Oh, certamente! n’aquelle desastre tudo se passára com muito brilho, n’um tom muito Parisiense. E a deliciosa creatura não se podia demorar, porque fizera marcar um logar na egreja da Magdalena para o sermão!

Jacintho exclamou com innocencia:

— Sermão?... É já a estação dos sermões?

Madame d’Oriol teve um movimento de carinhoso escandalo e dôr. O quê! pois nem na austera casa dos Trèves dera pela entrada da quaresma? De resto não se admirava — Jacintho era um turco! E, immediatamente celebrou o prégador, um frade dominicano, o Père Granon! Oh d’uma eloquencia! d’uma violencia! No derradeiro sermão prégara sobre o amor, a fragilidade dos amores mundanos! E tivera coisas d’uma inspiração, d’uma brutalidade! Depois que gesto, um gesto terrivel que esmagava, em que se lhe arregaçava toda a manga, mostrando o braço nú, um braço soberbo, muito branco, muito forte!

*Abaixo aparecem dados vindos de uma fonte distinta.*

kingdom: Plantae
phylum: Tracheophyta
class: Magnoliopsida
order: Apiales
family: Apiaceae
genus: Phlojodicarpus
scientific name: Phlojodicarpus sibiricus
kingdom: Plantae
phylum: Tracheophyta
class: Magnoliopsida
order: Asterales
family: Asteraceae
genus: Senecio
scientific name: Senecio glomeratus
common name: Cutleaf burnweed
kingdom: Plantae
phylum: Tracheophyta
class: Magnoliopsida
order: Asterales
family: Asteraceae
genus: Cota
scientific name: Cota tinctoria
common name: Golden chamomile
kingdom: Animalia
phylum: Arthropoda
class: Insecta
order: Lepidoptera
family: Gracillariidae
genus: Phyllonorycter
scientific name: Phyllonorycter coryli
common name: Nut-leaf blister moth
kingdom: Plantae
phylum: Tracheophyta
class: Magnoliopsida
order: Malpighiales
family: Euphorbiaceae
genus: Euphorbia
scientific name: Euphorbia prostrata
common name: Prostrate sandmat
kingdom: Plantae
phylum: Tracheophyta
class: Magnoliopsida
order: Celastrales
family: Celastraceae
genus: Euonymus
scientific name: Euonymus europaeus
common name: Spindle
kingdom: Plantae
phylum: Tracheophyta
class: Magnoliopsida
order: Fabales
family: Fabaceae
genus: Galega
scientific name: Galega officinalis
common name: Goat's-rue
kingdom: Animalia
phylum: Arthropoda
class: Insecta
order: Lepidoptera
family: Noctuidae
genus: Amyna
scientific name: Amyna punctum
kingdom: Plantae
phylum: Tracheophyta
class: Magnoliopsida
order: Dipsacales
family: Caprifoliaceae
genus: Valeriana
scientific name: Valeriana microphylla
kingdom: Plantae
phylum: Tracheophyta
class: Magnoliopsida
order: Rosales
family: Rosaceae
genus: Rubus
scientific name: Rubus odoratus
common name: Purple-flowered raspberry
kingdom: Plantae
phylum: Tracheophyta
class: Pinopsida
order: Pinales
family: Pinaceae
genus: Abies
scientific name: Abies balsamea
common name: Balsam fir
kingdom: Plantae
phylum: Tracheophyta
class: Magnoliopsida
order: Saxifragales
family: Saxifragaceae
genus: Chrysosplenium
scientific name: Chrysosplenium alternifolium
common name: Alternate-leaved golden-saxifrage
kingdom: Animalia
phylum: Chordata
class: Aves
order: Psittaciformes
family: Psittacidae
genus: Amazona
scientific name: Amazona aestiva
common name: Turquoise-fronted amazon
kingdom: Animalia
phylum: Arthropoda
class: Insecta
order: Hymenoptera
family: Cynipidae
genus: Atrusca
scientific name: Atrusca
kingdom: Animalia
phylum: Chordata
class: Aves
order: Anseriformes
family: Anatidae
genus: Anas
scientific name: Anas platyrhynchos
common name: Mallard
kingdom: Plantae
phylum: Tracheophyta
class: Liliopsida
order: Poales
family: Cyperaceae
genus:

O seu sorriso permanecia claro sob o olhar que negrejára dentro do véo negro. E Jacintho, rindo:

— Um bom braço de director espiritual, hein? Para vergar, espancar almas...

Ella acudiu:

— Não! infelizmente o Père Granon não confessa!

E de repente reconsiderou — aceitava um biscouto, um cálice de Tokai. Era necessario um cordial para affrontar as emoções do Père Granon! Ambos nos precipitáramos, um arrebatando a garrafa, outro offerecendo o prato de bonbons. Franzio o véo para os olhos, chupou á pressa um bolo que ensopára no Tokai. E como Jacintho, reparando casualmente no chapéo que ella trazia, se curvára com curiosidade, impressionado, Madame d’Oriol apagou o sorriso, toda seria, ante uma cousa seria:

— Elegante, não é verdade?... É uma creação inteiramente nova de Madame Vial. Muito respeitoso, e muito suggestivo, agora na Quaresma.

O seu olhar, que me envolvera, tambem me convidava a admirar. Approximei o meu focinho de homem das serras para contemplar essa creação suprema do luxo de Quaresma. E era maravilhoso! Sobre o velludo, na sombra das plumas frizadas, aninhada entre rendas, fixada por um prégo, pousava delicadamente, feita de azeviche, uma Corôa de Espinhos!

Ambos nos extasiamos. E Madame d’Oriol, n’um movimento e n’um sorriso que derramou mais aroma e mais claridade, abalou para a Magdalena.

O meu Principe arrastou pelo tapete alguns passos pensativos e molles. E bruscamente, levantando os hombros com uma determinação immensa, como se deslocasse um mundo:

— Oh Zé Fernandes, vamos passar este Domingo n’alguma cousa simples e natural...

— Em quê?

Jacintho circumgirou os olhares muito abertos, como se, atravez da Vida Universal, procurasse anciosamente uma cousa natural e simples. Depois, descançando sobre mim os mesmos largos olhos que voltavam de muito longe, cançados e com pouca esperança:

— Vamos ao Jardim das Plantas, vêr a girafa!